Given these examples, advancing personalized strategies for glioblastoma patients will be a formidable challenge for NYGC researchers, even with the help of Watson. "There are thousands of mutations in each tumor and each tumor is different from the next one," NYGC's Darnell said. "All glioblastomas are not the same."
Genomic analysis necessitates biological samples from patients, and particularly in advanced cancer patients, procuring tumor tissue can be challenging and involve invasive procedures. In the NYGC glioblastoma project, researchers will enroll patients for whom tumor DNA and blood samples are available. The study participants will already be receiving the standard of care for glioblastoma. So, the information from Watson will be provided to treating oncologists in the hopes that they can potentially improve upon that standard care. In the consent process for enrolling in the study, patients are made aware that no personalized treatment options may be available for them or that the treatments administered may not provide any benefit.
"If the tumor board decides that a drug in Phase III for some disease other than GBM is the best course of treatment, we will work with the pharmaceutical company and seek approval to use that drug for this case," Bloom said.
Betting on Watson
Russ Altman, director of the biomedical informatics program at Stanford University, has been working at his own institution to build expert computing systems to advance personalized medicine. While the majority of genomics research is occurring in cancer, it is still early days, he reflected, and papers like the one published by Andre et al. in Lancet Oncology demonstrate that.

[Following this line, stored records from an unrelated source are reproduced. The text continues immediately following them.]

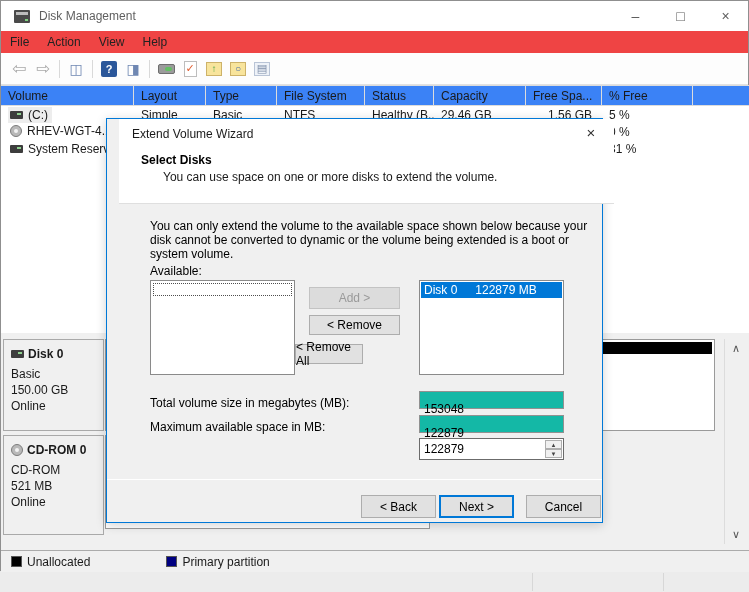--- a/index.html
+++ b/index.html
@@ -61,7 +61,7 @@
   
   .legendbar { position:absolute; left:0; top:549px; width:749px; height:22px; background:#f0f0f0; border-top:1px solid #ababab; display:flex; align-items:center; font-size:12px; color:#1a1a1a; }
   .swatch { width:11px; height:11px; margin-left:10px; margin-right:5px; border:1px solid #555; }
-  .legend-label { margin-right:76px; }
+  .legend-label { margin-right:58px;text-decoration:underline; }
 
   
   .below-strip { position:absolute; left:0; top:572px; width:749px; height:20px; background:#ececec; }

"But what keeps everyone going is that these few patients sometimes have amazing things learned from the genome that takes their treatments into entirely new directions," said Altman, who is one of the founders of Personalis, a company that performs whole-genome and exome sequencing and interprets the data for doctors looking to administer precision medicine to patients. "It is still rare, but if I had cancer I would want my genome in case I'm one of the rare ones."
Given that it's still early days for figuring out how genomics data might be best used to inform healthcare, one of the major challenges for a system like Watson, according to Altman, is the limited availability of data sets that it can learn from. "It will be very difficult for these systems to do as well as [human] curators because the curators are mostly doing these things for the first time now, and so there are few 'training sets' for Watson to use, and not even a clear procedure for doing this kind of inference," he told PGx Reporter over e-mail. He said, however, that it is plausible that in a limited disease setting like glioblastoma or when given a specific set of markers to tackle, Watson may be able to come up with some good clues.
"I would never bet against the miracle of informatics and computing, and I certainly think Watson-type technology will be useful, but I would be surprised if it replaces human curation any time soon," he said.
IBM's Kelly is understandably more optimistic about Watson's potential role in advancing personalized care, but he acknowledged that using Watson in healthcare is a big bet. "Normally big bets in our terms take decades," he said. "But I think this one is going to occur very, very rapidly," he said.